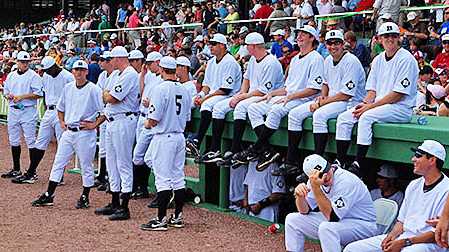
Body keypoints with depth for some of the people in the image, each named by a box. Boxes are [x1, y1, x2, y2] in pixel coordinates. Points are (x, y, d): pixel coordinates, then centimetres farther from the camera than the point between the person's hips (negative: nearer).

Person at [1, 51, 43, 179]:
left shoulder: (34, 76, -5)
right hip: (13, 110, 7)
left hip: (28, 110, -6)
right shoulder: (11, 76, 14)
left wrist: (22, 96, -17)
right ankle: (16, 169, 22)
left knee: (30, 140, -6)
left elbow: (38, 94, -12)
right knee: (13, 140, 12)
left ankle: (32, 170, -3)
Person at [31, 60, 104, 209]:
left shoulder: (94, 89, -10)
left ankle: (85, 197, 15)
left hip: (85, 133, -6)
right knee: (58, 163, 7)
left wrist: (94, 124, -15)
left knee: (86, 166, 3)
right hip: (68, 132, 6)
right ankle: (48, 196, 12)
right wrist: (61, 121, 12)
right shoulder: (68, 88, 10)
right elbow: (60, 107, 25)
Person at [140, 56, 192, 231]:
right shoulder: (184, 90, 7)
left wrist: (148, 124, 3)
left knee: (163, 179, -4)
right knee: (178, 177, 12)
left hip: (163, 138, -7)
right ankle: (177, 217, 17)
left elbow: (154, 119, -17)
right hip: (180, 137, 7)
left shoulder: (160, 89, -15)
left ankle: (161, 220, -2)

▶ **Your instructions**
For each line above that carries the word "ankle", copy it out.

▶ **Expected output**
right ankle: (16, 169, 22)
left ankle: (32, 170, -3)
left ankle: (85, 197, 15)
right ankle: (48, 196, 12)
right ankle: (177, 217, 17)
left ankle: (161, 220, -2)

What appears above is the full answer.